Well, it never hurts to ask.
Three weeks from the Republican primary for governor, Tom Foley suggested that his rival for the nomination, Senate Minority Leader John P. McKinney, end his campaign and endorse Foley. McKinney declined Thursday and made his own suggestion: Foley should try engaging on the issues.
“Obviously, Tom Foley’s polling is telling him the same thing ours is telling us: this race is now competitive,” McKinney said. “After a disastrous debate performance and an unwillingness to give voters a straight answer on any important issue, voters are turning toward our plan for spending reductions and real tax relief.”
Foley made his suggestion that McKinney quit during an interview with the editorial board of The Day of New London.
“I think the right thing for John to do is to drop out of the race and endorse me, and I hope he does it,” Foley said. “John is a good guy, he has a political future, but I think to run in this primary and to lose, which I think is what will happen, doesn’t make sense for him. And to be taking on a Republican candidate who came as close as I did in 2010, is likely to win the primary and also has a very good shot of winning in November, I think is a mistake.”

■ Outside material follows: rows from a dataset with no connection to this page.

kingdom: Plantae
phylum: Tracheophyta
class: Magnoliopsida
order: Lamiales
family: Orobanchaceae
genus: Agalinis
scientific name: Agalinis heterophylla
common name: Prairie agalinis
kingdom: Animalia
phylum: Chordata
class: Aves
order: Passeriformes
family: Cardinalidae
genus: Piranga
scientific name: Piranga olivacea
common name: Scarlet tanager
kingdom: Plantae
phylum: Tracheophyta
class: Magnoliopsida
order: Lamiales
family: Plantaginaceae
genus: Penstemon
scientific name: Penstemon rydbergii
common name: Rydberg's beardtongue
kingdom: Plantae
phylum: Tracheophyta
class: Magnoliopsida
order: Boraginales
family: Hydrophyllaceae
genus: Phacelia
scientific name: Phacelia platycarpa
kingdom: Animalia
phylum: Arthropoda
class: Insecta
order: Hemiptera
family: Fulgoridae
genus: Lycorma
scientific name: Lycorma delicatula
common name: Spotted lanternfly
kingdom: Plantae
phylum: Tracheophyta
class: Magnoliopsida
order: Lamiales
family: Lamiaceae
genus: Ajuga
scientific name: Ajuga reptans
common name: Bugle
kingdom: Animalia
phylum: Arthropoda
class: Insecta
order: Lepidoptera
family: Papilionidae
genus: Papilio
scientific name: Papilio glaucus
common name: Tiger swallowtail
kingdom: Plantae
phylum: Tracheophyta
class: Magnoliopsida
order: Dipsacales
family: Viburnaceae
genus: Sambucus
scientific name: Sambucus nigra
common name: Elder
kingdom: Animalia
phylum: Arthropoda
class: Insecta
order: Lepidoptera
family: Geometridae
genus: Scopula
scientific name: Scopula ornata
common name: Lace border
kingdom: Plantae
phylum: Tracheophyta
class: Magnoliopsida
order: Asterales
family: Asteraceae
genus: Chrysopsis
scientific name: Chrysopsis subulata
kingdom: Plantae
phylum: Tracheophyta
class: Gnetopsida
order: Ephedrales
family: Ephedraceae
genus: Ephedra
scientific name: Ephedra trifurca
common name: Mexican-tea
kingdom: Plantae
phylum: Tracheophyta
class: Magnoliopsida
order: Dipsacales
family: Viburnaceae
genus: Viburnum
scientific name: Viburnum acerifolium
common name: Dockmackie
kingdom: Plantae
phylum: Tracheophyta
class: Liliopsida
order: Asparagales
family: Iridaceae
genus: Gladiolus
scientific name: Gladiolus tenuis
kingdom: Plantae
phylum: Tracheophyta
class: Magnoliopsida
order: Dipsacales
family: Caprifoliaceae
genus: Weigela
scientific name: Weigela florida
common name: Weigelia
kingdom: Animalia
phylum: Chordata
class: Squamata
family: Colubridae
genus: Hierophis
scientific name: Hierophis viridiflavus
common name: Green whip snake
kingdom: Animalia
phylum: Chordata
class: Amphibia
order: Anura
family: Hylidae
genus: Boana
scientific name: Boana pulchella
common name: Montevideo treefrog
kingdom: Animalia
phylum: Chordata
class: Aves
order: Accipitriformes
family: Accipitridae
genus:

Foley, who lost by just 6,604 votes in 2010, had a commanding lead in the last public poll, but that was May 9, before the first of their their two televised debates and before both men began airing their television ads. The debate on FoxCT had a small audience, but McKinney dominated as Foley stuck to a strategy of staying vague on issues ranging from the budget to gun control.
McKinney is trying to make an issue of Foley’s unwillingness to engage, while dismissing his opponent’s status as the convention-endorsed candidate. Foley was endorsed Monday by New Jersey Gov. Chris Christie, the chairman of he Republican Governors Association.
“I appreciate that having taken over the state party machine, Tom would like to dictate the outcome of this primary instead of engaging me on the issues,” McKinney said.
Foley has agreed to one final final debate with McKinney on the Sunday before the Aug. 12 primary.
Both candidates are participating in the voluntary public financing program, in which they agree to a spending limit of $1.6 million for the primary in return for $1.35 million in public funds. The winner will get $6.5 million for the general election, the same as the Democratic nominee, Gov. Dannel P. Malloy.